Are there several different market segments that some of these designs adequately match to? Absolutely!
I think the most difficult segment is the group that starts off looking for a bang-for-the-buck system, has little knowledge of good design principles or understanding of the engineering and physics behind the equipment, and then finds they are dissatisfied by their investment (either having been sold on a product by an undereducated sales person or through sheer ignorance on their own part).

We have seen many cases where educated consumers and fellow forum goers are quite happy with a horizontal MTM. While they have their academic issues, they aren't always horrible in practice.

FWIW, I used a BMR Monitor in horizontal fashion for a while and have since switched it to vertical.
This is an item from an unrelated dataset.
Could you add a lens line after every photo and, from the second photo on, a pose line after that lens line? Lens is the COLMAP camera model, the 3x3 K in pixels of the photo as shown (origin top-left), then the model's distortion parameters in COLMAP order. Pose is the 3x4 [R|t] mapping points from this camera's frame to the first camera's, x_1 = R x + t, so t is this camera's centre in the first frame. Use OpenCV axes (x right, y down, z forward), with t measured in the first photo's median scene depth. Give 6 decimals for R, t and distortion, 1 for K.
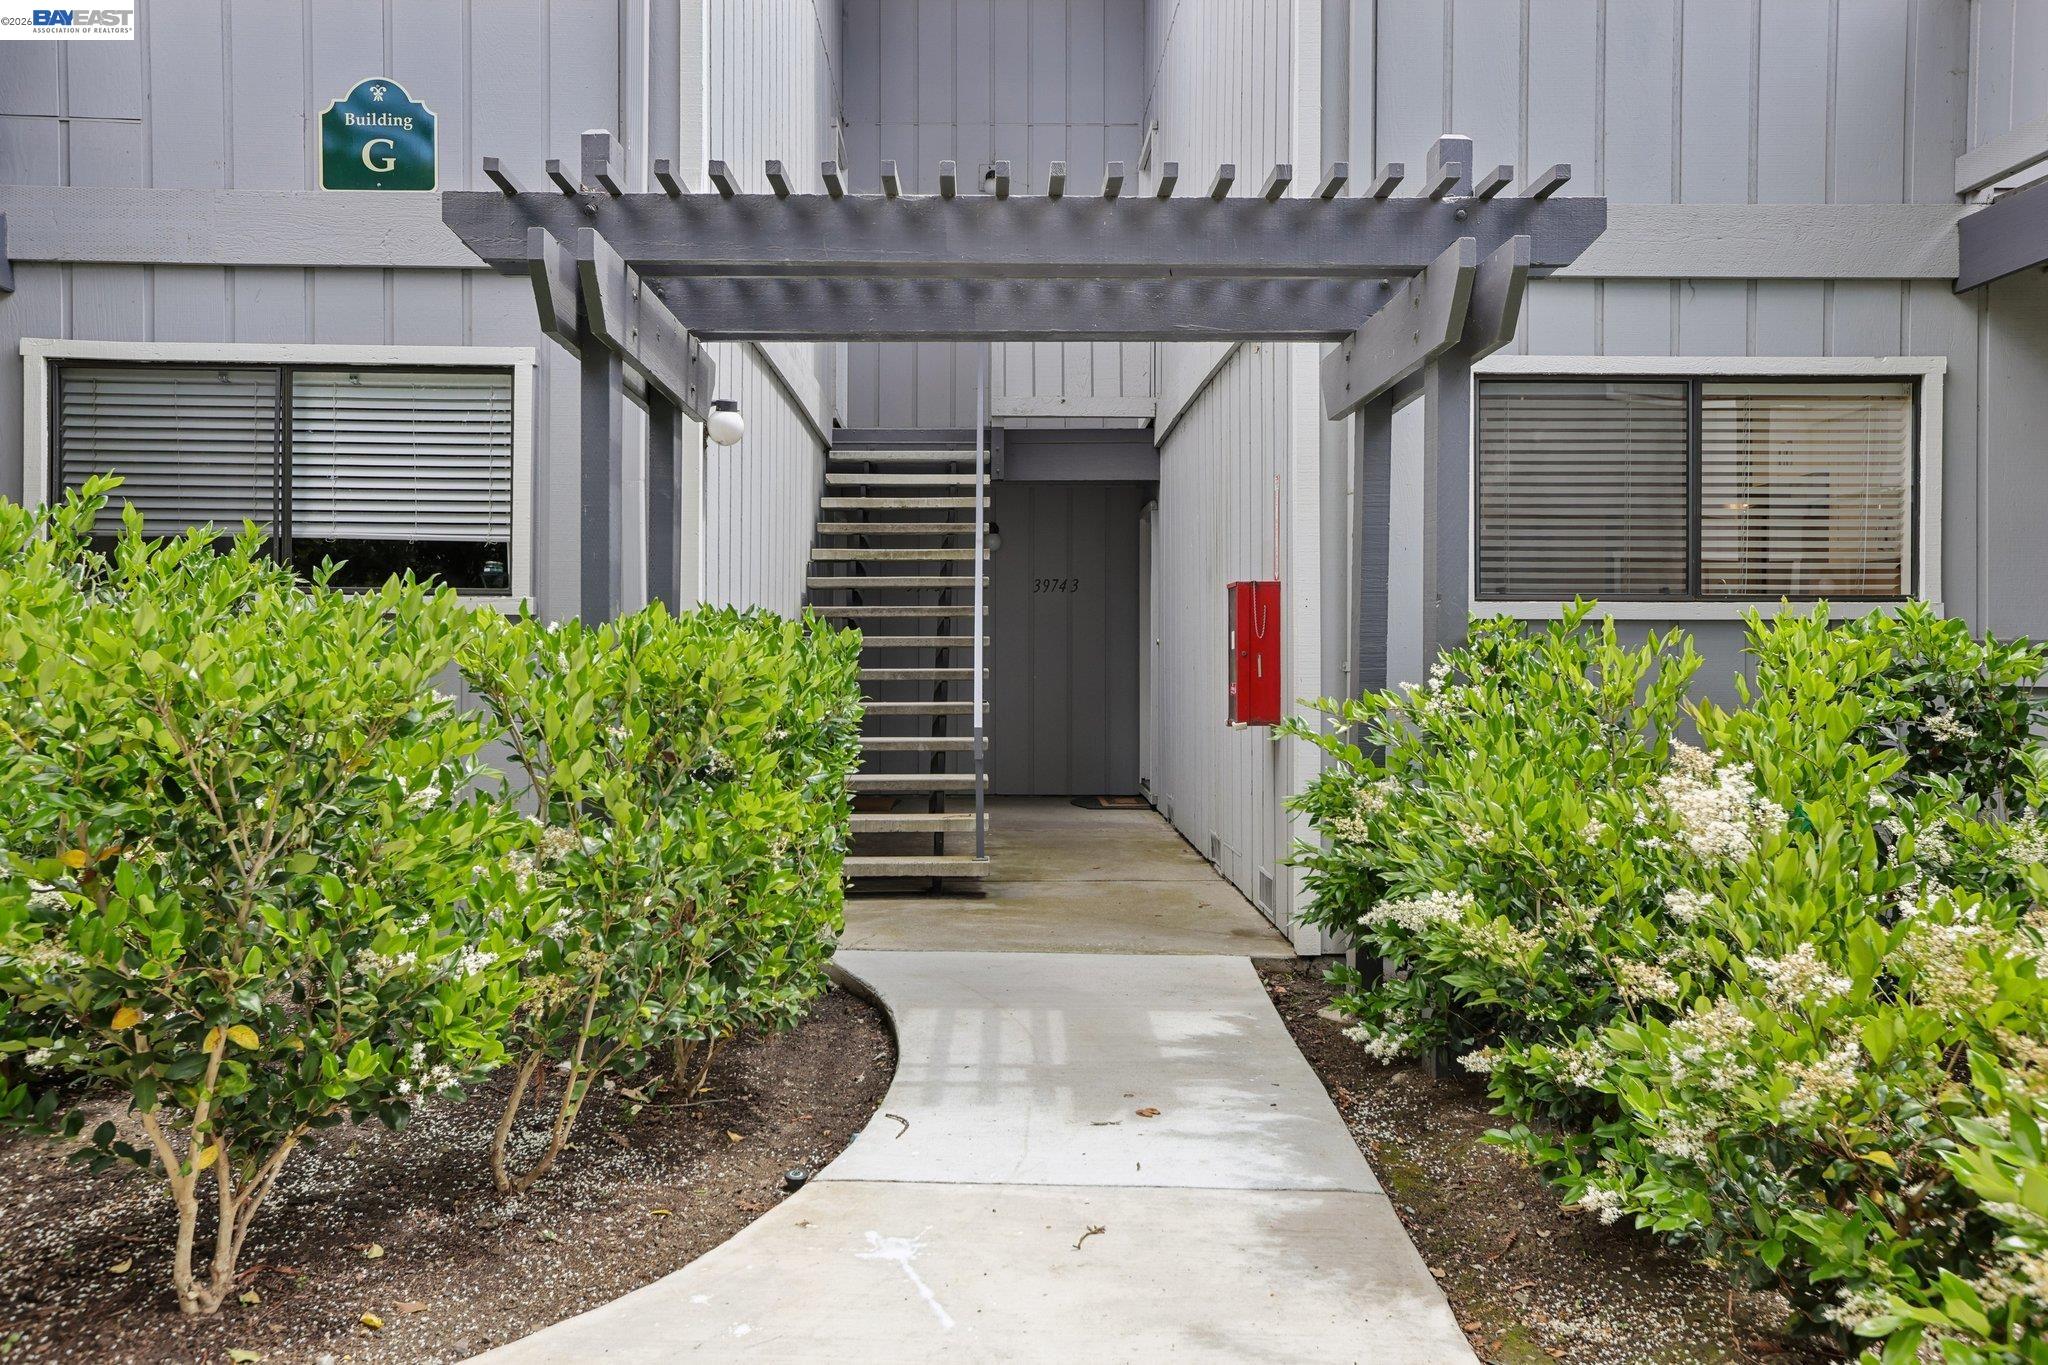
lens RADIAL K [[1658.3, 0, 1022.6], [0, 1658.3, 662.4], [0, 0, 1]] dist [0.007507, 0.015356]
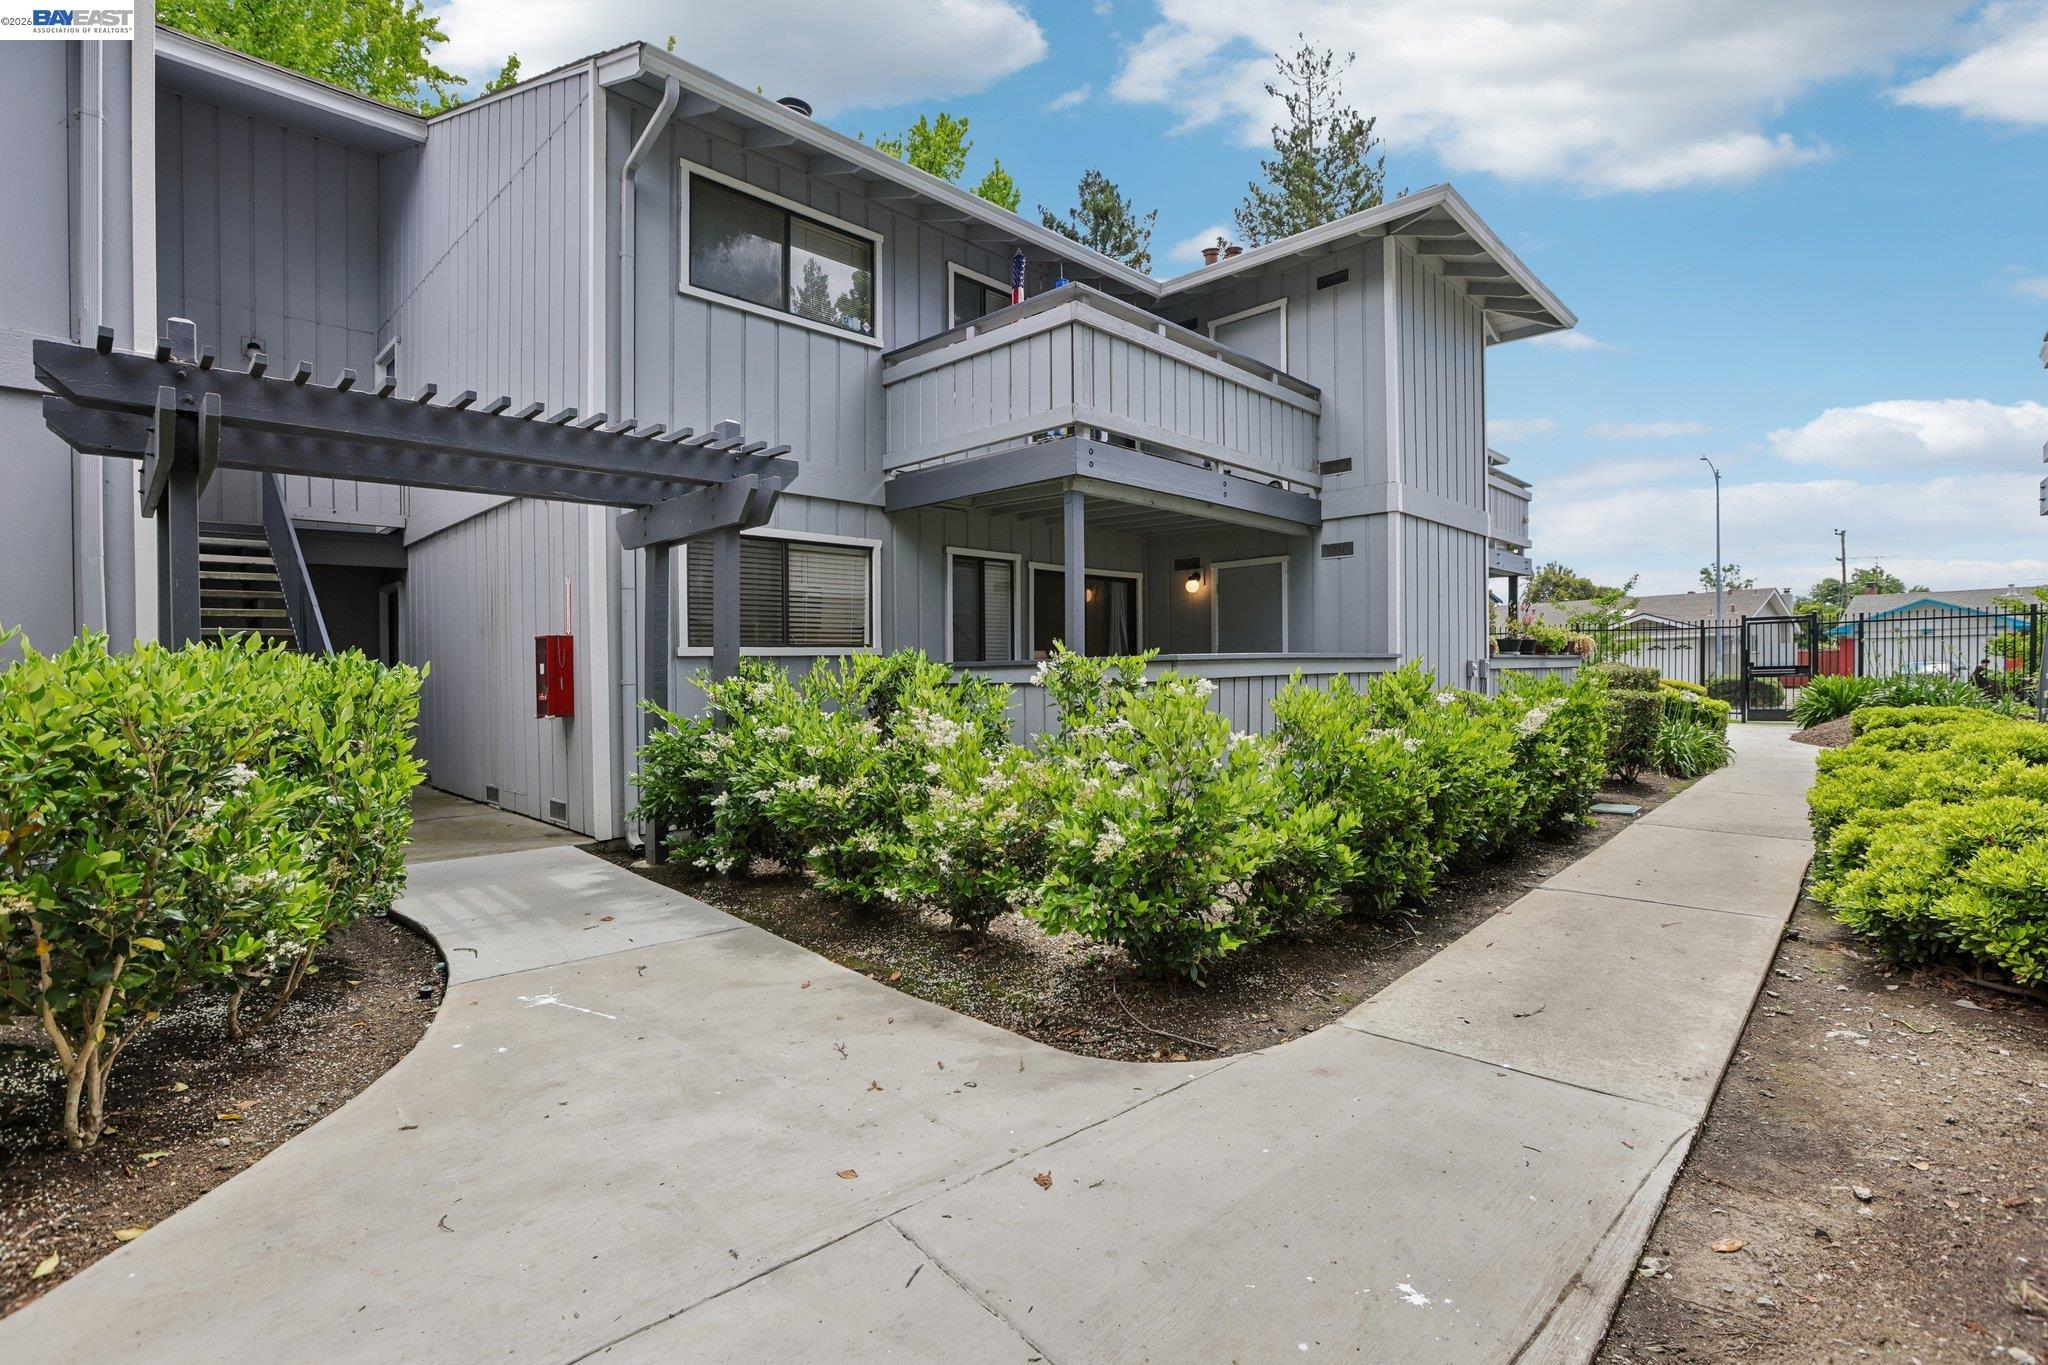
lens RADIAL K [[937.9, 0, 1025.0], [0, 937.9, 681.0], [0, 0, 1]] dist [-0.014113, 0.000716]
pose [[0.711632, -0.023483, 0.702160, -0.358694], [0.023818, 0.999673, 0.009293, 0.004598], [-0.702148, 0.010111, 0.711959, -0.093681]]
I couldn't identify any issues with it on it's side but knew it would be better upright (...you know, best practices! ;) ) Given the opportunity I will also remove all of my equipment from the front wall, leaving only my Phil3s, the BMR Monitor at Center, and the wall-mounted TV.

I fully appreciate @Steve Dallas ' efforts here. It reminds us that what we think of as best practice doesn't always matter in the way we expect it should. :) But that doesn't stop us from looking for the best gear for our respective budgets and fiddling incessantly with our own implementation until we are satisfied or get distracted by the next squirrel to run across our path.